* _STUDY QUESTIONS_:
• a. According to the announcement about the Amazon ECS deployment circuit breaker, which compute types is the feature available for?
• b. Please translate this sentence from the announcement about the Amazon ECS deployment circuit breaker into Spanish: "With this feature, Amazon ECS customers can now automatically roll back unhealthy service deployments without the need for manual intervention."
• c. Carry the announcement about the Amazon ECS deployment circuit breaker forward from its final line.

Announcing Amazon ECS deployment circuit breaker

Today, we announced the Amazon ECS deployment circuit breaker for EC2 and Fargate compute types. With this feature, Amazon ECS customers can now automatically roll back unhealthy service deployments without the need for manual intervention. This empowers customers to quickly discover failed deployments, while not having to worry about resources being consumed for failing tasks, or indefinite deployment delays.

Previously, when using the rolling update deployment type in Amazon ECS, if the service was unable to reach a healthy state, the scheduler would retry deployments in perpetuity using the service throttling logic. An extra step was required when monitoring deployments to ensure that a deployment failure could be caught in a timely manner. This also was a pain point for customers that deploy Amazon ECS services using AWS CloudFormation.

There are several reasons why a deployment can fail, such as introducing a breaking change to the code or service configuration, lack of resources available to reach the desired count, or container/load balancer health checks failing. While deployment failures aren’t limited to these scenarios, these are just some examples to better understand where the deployment circuit breaker can help. Throughout the remainder of the blog, we are going to demonstrate the circuit breaker from the example scenario of introducing a failure to the container health check.

What are we deploying?

* _INFORMATION SHOWN_:
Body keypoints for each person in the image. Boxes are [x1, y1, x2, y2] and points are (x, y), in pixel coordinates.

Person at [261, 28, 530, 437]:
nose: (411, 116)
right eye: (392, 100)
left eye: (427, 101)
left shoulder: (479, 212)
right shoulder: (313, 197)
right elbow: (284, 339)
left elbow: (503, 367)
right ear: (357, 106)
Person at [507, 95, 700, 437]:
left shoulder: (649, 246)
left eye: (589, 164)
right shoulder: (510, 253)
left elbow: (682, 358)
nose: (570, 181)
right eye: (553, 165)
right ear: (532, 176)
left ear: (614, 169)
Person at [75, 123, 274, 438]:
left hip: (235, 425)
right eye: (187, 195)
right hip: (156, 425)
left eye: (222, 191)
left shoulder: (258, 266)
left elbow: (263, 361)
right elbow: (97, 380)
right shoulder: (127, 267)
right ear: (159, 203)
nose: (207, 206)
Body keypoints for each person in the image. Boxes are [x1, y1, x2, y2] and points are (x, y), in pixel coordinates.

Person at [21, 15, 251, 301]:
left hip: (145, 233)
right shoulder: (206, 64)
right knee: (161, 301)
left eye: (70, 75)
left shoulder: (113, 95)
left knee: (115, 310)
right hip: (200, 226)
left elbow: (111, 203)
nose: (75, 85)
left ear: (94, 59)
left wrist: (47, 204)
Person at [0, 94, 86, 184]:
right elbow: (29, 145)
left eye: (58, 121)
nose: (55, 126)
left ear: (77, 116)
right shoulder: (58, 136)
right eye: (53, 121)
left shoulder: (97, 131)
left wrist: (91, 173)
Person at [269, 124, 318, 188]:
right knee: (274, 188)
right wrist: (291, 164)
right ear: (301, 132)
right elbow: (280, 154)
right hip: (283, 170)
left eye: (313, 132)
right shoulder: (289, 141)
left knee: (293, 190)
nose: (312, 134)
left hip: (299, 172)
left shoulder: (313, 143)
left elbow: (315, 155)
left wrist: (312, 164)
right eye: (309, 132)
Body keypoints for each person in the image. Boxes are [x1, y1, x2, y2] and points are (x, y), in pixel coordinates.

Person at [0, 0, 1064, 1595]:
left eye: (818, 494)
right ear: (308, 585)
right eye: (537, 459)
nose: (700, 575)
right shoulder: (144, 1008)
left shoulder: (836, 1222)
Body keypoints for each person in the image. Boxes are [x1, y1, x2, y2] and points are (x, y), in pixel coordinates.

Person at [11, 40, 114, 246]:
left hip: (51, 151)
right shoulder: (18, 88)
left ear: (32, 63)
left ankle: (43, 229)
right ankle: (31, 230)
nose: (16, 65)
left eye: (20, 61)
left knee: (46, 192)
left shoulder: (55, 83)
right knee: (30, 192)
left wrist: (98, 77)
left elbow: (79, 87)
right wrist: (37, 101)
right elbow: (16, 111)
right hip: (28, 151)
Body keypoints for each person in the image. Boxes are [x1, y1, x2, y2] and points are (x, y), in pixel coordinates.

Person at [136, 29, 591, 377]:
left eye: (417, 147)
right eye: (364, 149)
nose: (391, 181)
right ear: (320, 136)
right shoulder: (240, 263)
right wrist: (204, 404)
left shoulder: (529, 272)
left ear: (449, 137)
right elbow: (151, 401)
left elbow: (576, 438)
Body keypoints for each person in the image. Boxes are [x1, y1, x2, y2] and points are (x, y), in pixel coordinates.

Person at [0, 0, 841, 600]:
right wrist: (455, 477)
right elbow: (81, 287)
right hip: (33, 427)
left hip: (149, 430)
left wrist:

* _RESPONSES BY TASK_:
• a. EC2 and Fargate.

• b. Con esta función, los clientes de Amazon ECS ahora pueden revertir automáticamente las implementaciones de servicios en mal estado sin necesidad de intervención manual.

• c.
The demo application we are deploying is running a Python Flask web server, that will show the current version of the task definition deployed via the ECS service. To create, deploy, and update this service, we will use the AWS CLI. Let’s start with looking at the code, Dockerfile, and task definition to gain a better understanding of what is being deployed.

In our flask service, we’re gathering the task version from the task metadata endpoint. The website will show us what task definition version the ECS service is running. The goal of this app is to show us the capabilities of the circuit breaker and highlight the rollback functionality as we should not see the version change in the frontend. The flask code below will be in the flask_app.py file:

#!/usr/bin/env python3

from flask import Flask
from os import getenv
from requests import get

import json

app = Flask(__name__)

def get_service_version():
    #https://docs.aws.amazon.com/AmazonECS/latest/developerguide/task-metadata-endpoint-v4.html
    metadata_endpoint = getenv('ECS_CONTAINER_METADATA_URI_V4', None)
    if metadata_endpoint is None:
        return "Metadata endpoint not available"
    else:
        response = get("{}/task".format(metadata_endpoint)).text
        json_response = json.loads(response)
        return "{}:{}".format(json_response['Family'], json_response['Revision'])

@app.route('/')
def hello():
    return """
<!DOCTYPE html>
<html lang="en">
<head>
    <meta charset="UTF-8">
    <title>Circuit Breaker Demo!</title>
</head>
<body>
   <h1> My Amazon ECS Application Demo </h1>
   <p> Current version of the service {} </p>
</body>
</html>
    """.format(get_service_version())

@app.route('/health')
def health():
  return "OK"

if __name__ == '__main__':
    app().run(host='0.0.0.0')

Using the Python base image, we are installing Flask, copying the code into the image, and defining how to run the application on startup.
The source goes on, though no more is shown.